など、なぜおすすめなのかを説明しています。

単なる山のリストではなく、**「あなたが今こういう条件なら、この山があります」**という形になっています。

これは検索から訪れた読者にとって非常に親切です。

ただし、本人はかなり幅広い山へ行っている

初心者向けの記事が多いからといって、管理人自身の登山レベルが初心者というわけではありません。

山の一覧を見ると、百名山・二百名山を含めて全国のかなり多くの山を歩いています。岩木山、八甲田山、鳥海山、飯豊山、朝日連峰、宮之浦岳なども掲載されています。

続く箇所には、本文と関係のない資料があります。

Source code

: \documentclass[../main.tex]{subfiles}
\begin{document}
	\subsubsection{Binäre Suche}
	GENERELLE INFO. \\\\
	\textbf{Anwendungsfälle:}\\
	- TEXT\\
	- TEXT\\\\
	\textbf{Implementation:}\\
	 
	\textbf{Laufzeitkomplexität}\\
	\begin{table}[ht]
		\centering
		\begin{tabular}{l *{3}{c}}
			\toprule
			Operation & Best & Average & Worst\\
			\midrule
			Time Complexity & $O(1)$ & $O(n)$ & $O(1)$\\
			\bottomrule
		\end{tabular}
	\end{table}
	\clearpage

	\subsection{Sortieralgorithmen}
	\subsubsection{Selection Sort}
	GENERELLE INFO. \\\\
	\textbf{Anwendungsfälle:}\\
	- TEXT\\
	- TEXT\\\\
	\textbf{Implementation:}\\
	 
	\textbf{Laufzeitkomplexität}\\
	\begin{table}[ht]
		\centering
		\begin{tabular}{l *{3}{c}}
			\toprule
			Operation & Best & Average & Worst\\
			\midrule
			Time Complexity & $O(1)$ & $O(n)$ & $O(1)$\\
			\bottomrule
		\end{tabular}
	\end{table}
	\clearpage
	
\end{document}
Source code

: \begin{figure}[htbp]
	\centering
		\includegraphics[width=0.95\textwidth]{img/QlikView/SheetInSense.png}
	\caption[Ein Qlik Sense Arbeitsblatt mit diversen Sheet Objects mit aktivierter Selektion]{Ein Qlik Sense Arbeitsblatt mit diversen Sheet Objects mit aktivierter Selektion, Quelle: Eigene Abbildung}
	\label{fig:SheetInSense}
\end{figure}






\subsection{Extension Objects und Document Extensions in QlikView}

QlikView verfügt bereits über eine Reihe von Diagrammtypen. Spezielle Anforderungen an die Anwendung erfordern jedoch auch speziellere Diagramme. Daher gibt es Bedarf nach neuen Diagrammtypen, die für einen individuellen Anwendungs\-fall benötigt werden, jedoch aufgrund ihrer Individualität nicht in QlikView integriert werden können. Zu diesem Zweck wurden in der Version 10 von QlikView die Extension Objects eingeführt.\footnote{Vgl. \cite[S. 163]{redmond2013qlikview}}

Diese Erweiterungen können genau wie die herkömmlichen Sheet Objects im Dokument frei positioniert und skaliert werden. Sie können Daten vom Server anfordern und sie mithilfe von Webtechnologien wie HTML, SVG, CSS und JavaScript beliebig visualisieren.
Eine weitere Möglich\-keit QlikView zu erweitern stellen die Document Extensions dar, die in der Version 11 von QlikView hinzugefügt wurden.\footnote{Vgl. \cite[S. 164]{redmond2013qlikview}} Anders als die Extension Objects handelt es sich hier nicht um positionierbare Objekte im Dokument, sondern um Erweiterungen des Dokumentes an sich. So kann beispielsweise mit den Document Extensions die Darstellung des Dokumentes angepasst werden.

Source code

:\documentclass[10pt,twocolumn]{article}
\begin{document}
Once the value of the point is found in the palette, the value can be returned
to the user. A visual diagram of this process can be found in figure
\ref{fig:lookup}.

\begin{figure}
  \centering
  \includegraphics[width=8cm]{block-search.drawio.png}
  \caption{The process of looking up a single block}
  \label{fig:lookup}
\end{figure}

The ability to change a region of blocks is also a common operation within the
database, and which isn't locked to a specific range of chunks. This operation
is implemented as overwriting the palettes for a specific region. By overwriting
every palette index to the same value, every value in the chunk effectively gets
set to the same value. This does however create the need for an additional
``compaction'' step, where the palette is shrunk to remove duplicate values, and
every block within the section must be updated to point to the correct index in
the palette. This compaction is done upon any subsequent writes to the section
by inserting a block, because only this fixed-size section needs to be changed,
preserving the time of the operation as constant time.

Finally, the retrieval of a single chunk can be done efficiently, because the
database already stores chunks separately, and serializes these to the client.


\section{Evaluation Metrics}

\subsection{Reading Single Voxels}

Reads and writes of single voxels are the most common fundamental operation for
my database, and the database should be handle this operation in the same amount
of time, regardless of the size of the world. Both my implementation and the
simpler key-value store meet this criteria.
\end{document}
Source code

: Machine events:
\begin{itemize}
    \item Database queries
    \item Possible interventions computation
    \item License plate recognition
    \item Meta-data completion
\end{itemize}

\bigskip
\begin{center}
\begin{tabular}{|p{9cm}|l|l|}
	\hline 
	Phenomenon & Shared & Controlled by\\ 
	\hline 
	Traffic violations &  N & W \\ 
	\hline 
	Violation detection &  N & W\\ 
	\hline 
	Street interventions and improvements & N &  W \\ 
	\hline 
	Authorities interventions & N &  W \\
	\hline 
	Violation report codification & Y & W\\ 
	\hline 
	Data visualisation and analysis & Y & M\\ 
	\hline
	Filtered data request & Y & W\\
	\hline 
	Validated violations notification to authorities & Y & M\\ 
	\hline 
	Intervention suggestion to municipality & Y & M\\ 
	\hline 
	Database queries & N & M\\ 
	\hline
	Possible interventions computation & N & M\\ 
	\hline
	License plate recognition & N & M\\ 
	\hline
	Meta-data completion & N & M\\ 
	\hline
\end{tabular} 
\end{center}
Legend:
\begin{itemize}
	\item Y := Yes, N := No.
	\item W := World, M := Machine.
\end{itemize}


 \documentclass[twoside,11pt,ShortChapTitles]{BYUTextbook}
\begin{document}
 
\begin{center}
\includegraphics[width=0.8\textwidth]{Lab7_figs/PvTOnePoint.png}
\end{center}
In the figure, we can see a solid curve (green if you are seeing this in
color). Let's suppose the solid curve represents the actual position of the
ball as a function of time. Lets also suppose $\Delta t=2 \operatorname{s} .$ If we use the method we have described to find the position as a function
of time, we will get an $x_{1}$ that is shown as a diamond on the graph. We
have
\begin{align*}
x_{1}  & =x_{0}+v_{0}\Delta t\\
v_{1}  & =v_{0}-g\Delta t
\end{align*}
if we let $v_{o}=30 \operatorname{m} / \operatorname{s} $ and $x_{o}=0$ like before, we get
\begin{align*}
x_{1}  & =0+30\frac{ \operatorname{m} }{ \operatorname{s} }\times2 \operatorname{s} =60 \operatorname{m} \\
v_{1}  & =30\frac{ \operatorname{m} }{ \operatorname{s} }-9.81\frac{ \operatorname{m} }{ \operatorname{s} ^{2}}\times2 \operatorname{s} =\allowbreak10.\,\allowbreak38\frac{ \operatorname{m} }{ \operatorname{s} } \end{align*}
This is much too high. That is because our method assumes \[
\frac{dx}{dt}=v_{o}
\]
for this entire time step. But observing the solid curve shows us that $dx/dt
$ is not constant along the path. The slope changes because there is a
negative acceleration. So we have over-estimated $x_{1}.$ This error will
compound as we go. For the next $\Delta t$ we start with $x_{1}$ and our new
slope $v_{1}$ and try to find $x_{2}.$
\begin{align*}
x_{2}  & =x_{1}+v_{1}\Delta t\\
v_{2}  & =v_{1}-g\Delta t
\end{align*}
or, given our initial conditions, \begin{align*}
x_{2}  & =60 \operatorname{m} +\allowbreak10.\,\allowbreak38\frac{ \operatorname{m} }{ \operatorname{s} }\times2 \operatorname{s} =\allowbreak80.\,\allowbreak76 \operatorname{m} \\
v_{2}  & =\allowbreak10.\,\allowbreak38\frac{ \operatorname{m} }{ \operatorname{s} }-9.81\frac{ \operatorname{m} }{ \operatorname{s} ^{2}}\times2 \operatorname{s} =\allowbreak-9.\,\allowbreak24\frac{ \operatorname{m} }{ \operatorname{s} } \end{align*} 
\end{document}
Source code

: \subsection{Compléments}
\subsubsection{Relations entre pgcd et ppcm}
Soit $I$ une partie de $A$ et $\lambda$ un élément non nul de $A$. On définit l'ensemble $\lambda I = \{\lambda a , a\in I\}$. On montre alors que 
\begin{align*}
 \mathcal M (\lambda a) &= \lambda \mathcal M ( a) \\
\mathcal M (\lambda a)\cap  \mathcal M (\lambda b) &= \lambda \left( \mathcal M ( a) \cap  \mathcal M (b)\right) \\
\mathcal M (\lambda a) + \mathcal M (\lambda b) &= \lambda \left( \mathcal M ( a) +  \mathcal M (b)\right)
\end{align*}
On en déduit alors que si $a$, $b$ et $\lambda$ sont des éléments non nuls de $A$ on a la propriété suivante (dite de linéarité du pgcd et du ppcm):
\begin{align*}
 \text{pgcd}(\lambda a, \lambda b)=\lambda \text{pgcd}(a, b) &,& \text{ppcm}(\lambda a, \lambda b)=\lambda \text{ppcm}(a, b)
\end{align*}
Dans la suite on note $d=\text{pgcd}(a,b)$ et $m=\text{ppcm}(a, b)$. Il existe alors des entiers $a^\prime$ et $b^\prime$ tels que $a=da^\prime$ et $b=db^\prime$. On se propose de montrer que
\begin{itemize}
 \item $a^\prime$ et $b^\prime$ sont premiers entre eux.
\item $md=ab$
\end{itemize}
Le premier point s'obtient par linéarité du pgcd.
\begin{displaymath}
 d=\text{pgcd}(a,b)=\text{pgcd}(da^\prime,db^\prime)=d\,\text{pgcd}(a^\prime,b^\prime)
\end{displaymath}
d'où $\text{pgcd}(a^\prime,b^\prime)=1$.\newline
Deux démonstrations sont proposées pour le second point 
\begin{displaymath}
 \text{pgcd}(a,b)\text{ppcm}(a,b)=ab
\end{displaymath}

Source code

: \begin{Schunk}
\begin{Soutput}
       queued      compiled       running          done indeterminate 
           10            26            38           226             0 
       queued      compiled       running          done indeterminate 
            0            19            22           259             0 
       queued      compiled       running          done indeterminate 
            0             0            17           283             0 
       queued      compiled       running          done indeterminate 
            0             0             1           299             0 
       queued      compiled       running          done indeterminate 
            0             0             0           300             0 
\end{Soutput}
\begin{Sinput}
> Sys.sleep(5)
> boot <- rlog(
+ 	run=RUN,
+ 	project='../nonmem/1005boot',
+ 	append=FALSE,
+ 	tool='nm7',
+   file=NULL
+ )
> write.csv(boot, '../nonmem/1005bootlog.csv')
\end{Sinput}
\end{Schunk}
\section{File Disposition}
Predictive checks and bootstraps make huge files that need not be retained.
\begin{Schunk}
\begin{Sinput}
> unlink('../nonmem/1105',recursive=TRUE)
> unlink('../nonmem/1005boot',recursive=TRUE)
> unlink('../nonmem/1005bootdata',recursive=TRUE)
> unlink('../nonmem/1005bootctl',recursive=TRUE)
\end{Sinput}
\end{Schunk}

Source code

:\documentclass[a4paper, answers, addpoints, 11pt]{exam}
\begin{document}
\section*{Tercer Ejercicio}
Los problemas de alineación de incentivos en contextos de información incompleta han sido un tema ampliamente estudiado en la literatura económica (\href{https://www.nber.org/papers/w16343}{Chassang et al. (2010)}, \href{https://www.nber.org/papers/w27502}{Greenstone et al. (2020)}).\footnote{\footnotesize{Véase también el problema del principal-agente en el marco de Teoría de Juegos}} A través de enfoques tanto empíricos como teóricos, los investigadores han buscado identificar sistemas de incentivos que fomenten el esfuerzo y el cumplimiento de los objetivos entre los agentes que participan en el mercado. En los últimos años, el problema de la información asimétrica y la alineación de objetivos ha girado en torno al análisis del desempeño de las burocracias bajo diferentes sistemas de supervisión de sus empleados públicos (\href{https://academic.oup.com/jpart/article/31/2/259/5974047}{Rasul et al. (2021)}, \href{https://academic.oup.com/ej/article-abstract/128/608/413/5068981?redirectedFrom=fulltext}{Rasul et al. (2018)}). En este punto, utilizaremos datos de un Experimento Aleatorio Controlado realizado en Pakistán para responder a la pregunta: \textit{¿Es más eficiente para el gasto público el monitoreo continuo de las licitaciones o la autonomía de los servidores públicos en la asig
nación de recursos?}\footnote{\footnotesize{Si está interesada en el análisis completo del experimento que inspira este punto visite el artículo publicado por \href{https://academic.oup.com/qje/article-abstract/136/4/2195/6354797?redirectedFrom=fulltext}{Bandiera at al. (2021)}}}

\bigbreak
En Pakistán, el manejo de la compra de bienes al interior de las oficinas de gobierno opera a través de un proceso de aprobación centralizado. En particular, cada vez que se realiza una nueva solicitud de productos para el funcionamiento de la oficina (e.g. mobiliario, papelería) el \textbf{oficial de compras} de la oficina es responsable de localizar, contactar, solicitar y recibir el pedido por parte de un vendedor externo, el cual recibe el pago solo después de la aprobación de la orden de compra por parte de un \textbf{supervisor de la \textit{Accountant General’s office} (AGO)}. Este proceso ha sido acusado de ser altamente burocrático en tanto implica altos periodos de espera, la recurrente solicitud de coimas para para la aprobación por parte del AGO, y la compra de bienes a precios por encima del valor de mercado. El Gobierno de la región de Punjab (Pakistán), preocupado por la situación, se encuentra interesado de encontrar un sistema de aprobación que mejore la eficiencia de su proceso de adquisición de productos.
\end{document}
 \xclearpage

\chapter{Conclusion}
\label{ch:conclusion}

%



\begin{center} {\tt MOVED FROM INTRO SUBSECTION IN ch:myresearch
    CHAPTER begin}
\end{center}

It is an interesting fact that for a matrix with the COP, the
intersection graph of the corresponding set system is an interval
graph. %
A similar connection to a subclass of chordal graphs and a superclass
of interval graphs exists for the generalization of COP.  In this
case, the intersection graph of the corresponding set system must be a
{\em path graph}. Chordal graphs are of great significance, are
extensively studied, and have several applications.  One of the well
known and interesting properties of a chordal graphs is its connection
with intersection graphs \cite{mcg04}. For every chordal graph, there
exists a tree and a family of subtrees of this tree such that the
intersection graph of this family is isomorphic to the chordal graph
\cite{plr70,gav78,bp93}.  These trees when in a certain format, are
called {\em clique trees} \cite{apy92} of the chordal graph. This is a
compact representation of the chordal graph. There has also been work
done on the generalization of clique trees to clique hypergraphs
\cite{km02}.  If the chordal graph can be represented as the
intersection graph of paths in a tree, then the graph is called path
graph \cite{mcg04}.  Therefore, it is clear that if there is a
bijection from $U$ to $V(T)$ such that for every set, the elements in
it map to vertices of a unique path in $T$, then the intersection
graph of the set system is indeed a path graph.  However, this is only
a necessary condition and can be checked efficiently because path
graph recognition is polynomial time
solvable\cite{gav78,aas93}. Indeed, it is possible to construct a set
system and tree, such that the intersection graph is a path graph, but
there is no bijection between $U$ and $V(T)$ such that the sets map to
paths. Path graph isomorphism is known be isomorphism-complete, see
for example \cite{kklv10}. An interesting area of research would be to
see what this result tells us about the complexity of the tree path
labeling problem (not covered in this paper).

2023年には韓国岳や宮之浦岳、釈迦ヶ岳なども歩いています。

さらに、急登を好むことを明確に書いた記事もあります。

「キツい急登を登るのが好き」と本人が書き、その魅力として、人が少ないこと、成長を実感できること、疲労感や達成感などを挙げています。

このあたりは面白いところです。

読者には優しいけれど、自分自身は結構ハードな山も好き。

この距離感があるから、初心者向け情報にも説得力があります。

「山を選ぶ」ためのブログ

このブログを読んでいると、単に山行記録を読むというより、「次はどこへ行こうか」と考えるためのサイトだと感じます。

特に「山の一覧」はその象徴です。

全国の山を地方別に整理し、それぞれに登頂年月と一言コメントが付いている。

「この地方でどこか登りたい」

「百名山以外にも面白い山はないか」

「冬でも登れる山を探したい」

「初心者でも登れる山が知りたい」

そういうときに、かなり使いやすい。

山を紹介するだけでなく、山を選ぶための材料を大量に蓄積しているわけです。

山の魅力だけでなく、欠点も書く

このブログを読んでいて特に好感が持てるのは、山の欠点も普通に書いているところです。

和名倉山の記事のタイトルは、

「200名山なのに山頂が残念」

です。

これはかなり正直です。

実際、和名倉山について「眺望のない鬱蒼とした山頂」と説明しています。

しかし、だからといって山そのものを否定しているわけではありません。

「この山にはこういう特徴がある」ということを、そのまま伝えている。

山の評価を一方向に決めつけず、良いところと期待できないところを分けて書く

この姿勢が、記事全体の信頼感につながっています。

登山の楽しみ方を広げてくれる

「運命のいたずら登山日記」を読んでいると、百名山のような有名な山だけが登山の対象ではないことにも気づきます。

静岡の沢口山のように知名度が低い山にも行く。

冬だから低山を選ぶ。

富士山を見るために山を選ぶ。

急登を楽しむために山を選ぶ。

ゴールデンウィークならテント泊できる山を探す。

こうして条件ごとに山を探していくと、登山の選択肢が一気に広がります。

「有名な山へ登る」という一本道ではなく、

「今日は何を楽しみたいか」から山を選ぶ。

この考え方が、このブログにはかなり強くあります。

個人の山行記録と、登山ガイドの中間

「運命のいたずら登山日記」を一言で表すなら、個人の登山ブログと初心者向け登山ガイドの中間にあるサイトだと思います。

写真や文章には個人の感想がしっかり残っています。

一方で、アクセス、ルート、コースタイム、難易度などはかなり整理されています。

さらに、山ごとの評価には「この山はこういう人に向いている」という視点があります。

そのため、単に管理人の思い出を読むだけではなく、これから登る人が実際に参考にできます。

そして何より、

「この山は素晴らしかった」

だけではなく、

「ここは良かったけれど、こういう目的なら別の山の方がおすすめ」

と書いてくれる。

この正直さと実用性のバランスが、このブログの一番の魅力ではないでしょうか。

全国の山を広く歩きながら、そこで得た経験を次に山へ行く人へ渡している。

初心者には分かりやすく、経験者には新しい山を探すきっかけになる。

「運命のいたずら登山日記」は、山を登った記録を残すだけではなく、「次にどの山へ行くか」を考えるための登山ブログとして、とても完成度の高いサイトだと感じます。